At $60 a yard, the mower’s quote should actually total $132 – 2.2 times $60 per yard. That’s really not much more than the $120 do-it-yourselfer total and definitely way under the $3,600 shocker.

When you figure you’re letting someone else pay for the gas to haul the mulch and put mileage on their own back instead of yours, that $12 extra sounds pretty good.

I’d want to verify first that the total really would be $132. In this case, the lawn-mower might’ve based the $60-per-yard quote on the premise that he was getting a 60-cubic-yard mulching job (not a 2.2 one).

The bottom line is that if you’re doing a lot of mulching and ESPECIALLY if you’re doing it by hauling around a whole lot of bags, you might want to get some do-it-for-me prices.

Do the math.

To compare prices, it’s best to start out with the amount of mulch you’re going to need.

To come up with that, multiply the length (in feet) of the area to be mulched by the width to get the total number of square feet to be covered.

Then multiply that by the number of inches of mulch you want to put down.

Finally, divide that total by 12 to get the total cubic FEET of mulch. That’s the number you’ll need to shop for bags.

Example: Let’s say you’ve got a bed that’s 5 feet wide by 20 feet long. That’s 100 square feet.

If you want to put down 2 inches of mulch, now you’ve got 200 square feet to deal with.

Divide that by 12, and you’re going to need a total of 16.67 cubic feet of mulch.

If the bags you’re pricing are 2 cubic feet each, you’ll need just shy of 9 bags. At $4 a bag, you’re looking at $36 (plus tax). (Note that you might find some bags in 3-cubic-foot sizes, so calculate that bigger amount accordingly.)

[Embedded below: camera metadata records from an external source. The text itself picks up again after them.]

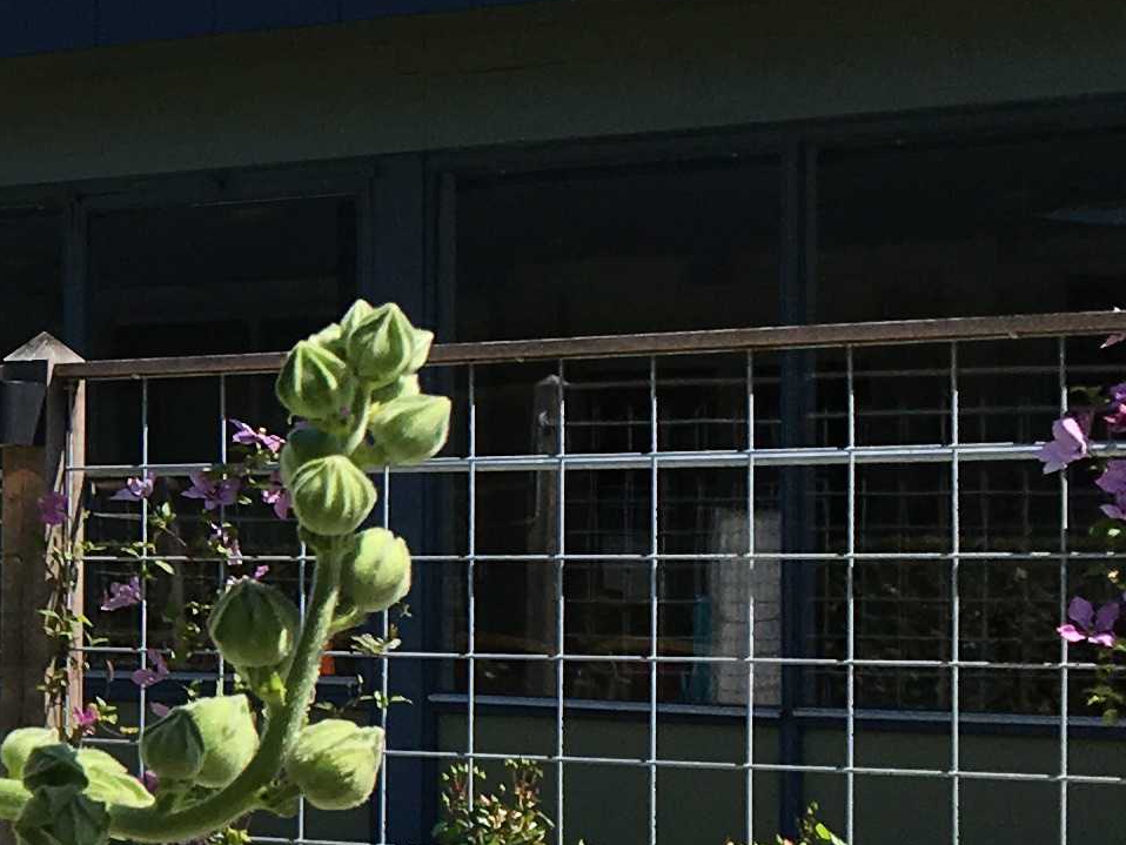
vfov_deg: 12.1
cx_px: -698
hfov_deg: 14.7
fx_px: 3969
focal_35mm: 122
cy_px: 518
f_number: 2.2
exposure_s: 1/1508
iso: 25
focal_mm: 4.15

To calculate cubic yards, again start by multiplying length (in feet) by width. But in this case, you’ll need to convert inches to a percentage of feet (or “factor”).

If you want 2 inches, the factor is .167 (2 divided by 12 inches). If you want 3 inches, the factor is .25 (3 divided by 12). If you want 4 inches, the factor is .333 (4 divided by 12).

Multiply your square footage by the factor, divide that by 27, and that’s your cubic yards.

Example: You’re mulching all around the house, and two of the foundation beds are 5 feet wide and 20 feet long while the other two are 5 feet wide and 30 feet long. You want to put down 3 inches of mulch.

Here’s the math: 5’ x 20’ = 100’ (two of those) and 5’ x 30’ = 150’ (two of those). Total square footage is 500’. The factor for 3 inches is .25, so .25 x 500’ = 125 cubic feet. Divide that by 27 to convert cubic feet to cubic yards, and the magic number is 4.63 cubic yards of mulch needed.

OK, if your eyes are glazed over by now or if that’s way too much math for your liking, just go to any search engine and type in “mulch calculator.”

You’ll get a variety of sites that let you type in square footage and the number of inches desired. Hit the “calculate” button and you get a total – often in cubic feet *and* cubic yards.

One I like is the National Gardening Association’s Mulch Calculator.